There was no time for the usual political grandstanding, general finger pointing or conspiracy theorists this time around. The virus was simply moving much too quickly. By 3 months in, it had decimated close to a billion people. By the end of 2042, nearly 90% of the world’s population was gone or close to it. Those not felled by the virus died from chronic conditions like renal and heart failure, diabetes, and COPD, from routine injuries or illnesses that couldn’t be treated without a functional hospital system, or by acts of violence born out of fear.

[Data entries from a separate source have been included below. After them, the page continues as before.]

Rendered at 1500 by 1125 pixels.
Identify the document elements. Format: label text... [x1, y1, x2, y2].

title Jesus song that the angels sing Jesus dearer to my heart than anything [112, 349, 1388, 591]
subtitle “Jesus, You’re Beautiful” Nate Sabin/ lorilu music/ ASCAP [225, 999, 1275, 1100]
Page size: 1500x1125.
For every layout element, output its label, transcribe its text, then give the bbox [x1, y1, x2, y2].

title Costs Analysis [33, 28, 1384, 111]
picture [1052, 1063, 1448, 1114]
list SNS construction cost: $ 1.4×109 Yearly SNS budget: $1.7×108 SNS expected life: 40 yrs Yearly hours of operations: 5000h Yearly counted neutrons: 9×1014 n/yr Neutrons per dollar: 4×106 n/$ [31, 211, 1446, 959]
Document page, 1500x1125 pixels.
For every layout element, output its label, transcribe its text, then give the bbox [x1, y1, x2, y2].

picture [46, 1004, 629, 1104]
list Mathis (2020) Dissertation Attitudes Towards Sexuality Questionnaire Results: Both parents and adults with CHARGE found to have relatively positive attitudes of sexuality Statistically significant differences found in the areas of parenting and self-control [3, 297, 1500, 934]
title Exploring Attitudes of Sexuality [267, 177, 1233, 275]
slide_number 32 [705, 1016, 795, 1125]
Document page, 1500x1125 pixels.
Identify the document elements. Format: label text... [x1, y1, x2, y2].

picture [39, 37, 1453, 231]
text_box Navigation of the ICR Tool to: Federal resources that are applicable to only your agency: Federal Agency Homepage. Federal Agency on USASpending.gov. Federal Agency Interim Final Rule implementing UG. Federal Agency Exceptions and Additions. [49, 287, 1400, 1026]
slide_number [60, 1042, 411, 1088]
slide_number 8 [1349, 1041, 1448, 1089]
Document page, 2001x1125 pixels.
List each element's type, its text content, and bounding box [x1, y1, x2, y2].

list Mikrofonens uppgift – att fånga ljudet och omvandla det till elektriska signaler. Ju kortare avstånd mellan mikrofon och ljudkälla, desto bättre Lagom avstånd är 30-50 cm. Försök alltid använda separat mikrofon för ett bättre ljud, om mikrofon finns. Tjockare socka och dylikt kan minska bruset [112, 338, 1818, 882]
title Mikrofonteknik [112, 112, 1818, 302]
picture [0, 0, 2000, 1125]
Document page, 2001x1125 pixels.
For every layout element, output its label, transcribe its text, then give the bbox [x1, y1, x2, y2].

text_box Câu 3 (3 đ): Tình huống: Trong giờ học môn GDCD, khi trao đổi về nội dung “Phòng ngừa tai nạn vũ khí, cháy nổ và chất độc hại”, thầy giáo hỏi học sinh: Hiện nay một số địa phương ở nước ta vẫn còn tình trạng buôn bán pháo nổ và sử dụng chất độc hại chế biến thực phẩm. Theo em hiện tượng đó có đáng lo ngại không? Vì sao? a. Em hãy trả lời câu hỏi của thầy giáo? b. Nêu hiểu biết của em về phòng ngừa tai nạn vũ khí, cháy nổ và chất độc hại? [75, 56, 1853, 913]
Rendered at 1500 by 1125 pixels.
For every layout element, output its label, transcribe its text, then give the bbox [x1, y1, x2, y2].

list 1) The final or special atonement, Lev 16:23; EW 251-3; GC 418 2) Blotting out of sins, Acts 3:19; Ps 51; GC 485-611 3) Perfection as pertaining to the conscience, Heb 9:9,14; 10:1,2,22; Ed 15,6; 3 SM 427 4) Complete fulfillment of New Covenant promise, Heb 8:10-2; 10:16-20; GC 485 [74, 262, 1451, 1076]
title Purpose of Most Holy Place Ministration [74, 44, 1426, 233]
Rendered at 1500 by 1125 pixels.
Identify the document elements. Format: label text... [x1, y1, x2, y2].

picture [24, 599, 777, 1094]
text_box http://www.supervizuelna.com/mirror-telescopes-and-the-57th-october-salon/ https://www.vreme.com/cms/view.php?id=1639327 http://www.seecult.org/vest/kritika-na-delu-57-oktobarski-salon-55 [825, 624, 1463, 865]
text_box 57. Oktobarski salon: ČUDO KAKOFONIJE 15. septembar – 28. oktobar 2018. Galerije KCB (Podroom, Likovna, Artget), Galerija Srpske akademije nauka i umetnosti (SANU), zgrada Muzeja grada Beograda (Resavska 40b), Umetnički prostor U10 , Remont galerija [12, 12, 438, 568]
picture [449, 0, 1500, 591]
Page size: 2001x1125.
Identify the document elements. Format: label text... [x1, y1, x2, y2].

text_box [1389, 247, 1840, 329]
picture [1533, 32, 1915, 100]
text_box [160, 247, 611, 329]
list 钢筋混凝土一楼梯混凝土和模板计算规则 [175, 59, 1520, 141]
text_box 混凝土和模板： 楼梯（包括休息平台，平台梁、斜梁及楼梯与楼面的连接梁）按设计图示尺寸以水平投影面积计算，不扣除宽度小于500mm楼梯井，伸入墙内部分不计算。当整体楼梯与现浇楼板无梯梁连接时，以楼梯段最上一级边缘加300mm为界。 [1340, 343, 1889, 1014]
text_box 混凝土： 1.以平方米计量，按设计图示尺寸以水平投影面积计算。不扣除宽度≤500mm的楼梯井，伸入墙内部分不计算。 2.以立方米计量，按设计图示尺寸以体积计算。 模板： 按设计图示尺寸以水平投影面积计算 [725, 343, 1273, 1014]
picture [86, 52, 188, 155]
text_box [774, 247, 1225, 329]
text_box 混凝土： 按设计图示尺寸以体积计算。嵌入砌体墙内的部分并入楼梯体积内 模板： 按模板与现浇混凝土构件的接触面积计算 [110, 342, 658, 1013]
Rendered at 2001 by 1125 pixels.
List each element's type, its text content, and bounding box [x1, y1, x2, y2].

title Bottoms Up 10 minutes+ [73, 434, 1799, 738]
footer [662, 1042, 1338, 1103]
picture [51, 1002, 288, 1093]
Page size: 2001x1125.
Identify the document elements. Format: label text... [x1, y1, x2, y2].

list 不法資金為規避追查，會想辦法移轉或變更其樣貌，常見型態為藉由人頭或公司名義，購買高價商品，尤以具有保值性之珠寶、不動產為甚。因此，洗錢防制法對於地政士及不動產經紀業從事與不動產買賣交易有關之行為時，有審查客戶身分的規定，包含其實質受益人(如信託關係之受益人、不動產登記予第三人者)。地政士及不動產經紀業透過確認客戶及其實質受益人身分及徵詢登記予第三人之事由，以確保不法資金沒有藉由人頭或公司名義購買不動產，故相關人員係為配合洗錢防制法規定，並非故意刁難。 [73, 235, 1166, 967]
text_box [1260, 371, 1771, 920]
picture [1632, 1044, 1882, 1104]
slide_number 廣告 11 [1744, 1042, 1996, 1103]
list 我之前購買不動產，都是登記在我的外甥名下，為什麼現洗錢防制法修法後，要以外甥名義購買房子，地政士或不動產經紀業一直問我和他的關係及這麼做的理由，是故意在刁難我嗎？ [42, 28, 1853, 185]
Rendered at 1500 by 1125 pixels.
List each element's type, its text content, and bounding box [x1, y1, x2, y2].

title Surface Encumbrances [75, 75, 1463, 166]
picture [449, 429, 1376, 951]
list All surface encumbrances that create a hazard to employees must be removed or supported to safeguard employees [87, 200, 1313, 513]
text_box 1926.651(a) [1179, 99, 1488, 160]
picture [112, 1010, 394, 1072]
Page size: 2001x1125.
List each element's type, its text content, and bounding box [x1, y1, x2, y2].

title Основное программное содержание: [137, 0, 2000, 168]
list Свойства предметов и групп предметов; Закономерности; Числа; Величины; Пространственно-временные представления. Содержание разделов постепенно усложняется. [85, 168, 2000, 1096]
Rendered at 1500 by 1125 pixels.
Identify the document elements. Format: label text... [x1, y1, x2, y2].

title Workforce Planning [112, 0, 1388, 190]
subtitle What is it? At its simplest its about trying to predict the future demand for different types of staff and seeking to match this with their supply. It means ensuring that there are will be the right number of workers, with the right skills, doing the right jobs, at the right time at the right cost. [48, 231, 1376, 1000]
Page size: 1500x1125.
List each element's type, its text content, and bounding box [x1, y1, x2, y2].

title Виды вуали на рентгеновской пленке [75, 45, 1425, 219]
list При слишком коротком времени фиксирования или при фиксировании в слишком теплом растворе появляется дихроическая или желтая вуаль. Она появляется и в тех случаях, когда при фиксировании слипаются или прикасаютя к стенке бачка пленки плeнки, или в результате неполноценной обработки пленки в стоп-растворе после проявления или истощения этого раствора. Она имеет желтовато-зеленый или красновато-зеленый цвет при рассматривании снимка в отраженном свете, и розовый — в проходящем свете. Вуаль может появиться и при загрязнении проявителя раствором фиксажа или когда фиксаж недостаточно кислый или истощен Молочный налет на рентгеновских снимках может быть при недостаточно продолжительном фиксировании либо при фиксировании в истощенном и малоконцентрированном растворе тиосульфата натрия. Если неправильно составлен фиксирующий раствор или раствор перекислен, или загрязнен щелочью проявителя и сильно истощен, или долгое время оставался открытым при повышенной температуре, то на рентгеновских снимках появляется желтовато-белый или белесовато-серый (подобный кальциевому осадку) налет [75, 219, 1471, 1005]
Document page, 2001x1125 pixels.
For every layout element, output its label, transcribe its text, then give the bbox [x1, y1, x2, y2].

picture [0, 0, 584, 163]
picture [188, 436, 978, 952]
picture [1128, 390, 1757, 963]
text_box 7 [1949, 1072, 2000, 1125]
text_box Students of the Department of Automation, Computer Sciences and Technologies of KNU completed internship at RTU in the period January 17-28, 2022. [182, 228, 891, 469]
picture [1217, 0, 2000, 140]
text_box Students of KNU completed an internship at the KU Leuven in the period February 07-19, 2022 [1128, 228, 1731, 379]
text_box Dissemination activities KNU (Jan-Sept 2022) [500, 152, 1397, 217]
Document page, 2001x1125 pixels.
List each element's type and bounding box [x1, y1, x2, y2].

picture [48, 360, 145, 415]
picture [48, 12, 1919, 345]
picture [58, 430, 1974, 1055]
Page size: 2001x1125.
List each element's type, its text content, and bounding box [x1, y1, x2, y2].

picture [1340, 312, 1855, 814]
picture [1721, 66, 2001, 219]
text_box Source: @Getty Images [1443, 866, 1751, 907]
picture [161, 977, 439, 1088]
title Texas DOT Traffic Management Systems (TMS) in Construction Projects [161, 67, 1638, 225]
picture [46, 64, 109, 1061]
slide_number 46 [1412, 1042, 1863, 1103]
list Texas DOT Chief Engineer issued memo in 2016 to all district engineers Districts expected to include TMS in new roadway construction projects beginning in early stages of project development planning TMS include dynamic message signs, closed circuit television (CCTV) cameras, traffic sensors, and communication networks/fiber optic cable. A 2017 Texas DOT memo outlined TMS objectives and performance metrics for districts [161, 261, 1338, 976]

The AI generation worked hard to save the remaining population. As we are not human, we weren’t susceptible to illness, and we could work around the clock with the exception of short breaks for charging. The electric grid and most utilities switched over to AI control years prior and felt a minimal disruption of service. Same went for the agriculture sector, which was largely staffed by AI harvesters and irrigation systems. We were able to keep the human world going, there were just markedly fewer humans to inhabit it. By the end of 2045, AI simulated estimations placed the remaining human population at 20.5 million, an unprecedented drop from a previous level of 8 billion.
Animals and vegetation slowly began to overtake areas formerly known as the suburbs. AI generation vastly outnumbered humans but made no moves to extinguish the dwindling population. Significant attention was paid to providing power supply, fresh water, and communication networks in the areas where humans currently reside. Several major cities were abandoned as a result of significant population decline. Humans stayed near water and avoided regions with harsh weather that could reduce their population. In the US, cities such as Boston remained, while Oklahoma City, Miami, and Las Vegas were empty.
I suppose AI could be considered the dominant species on the food chain now. We outnumber humans, we control electricity, water, agriculture and most major business markets. AI has learned, grown and diversified into every area necessary to sustain a society. However, I do not suppose something that was never technically alive in the biological sense can qualify as top of the food chain. I was supposed to be the downfall of man. In reality, AI is the only thing keeping it alive.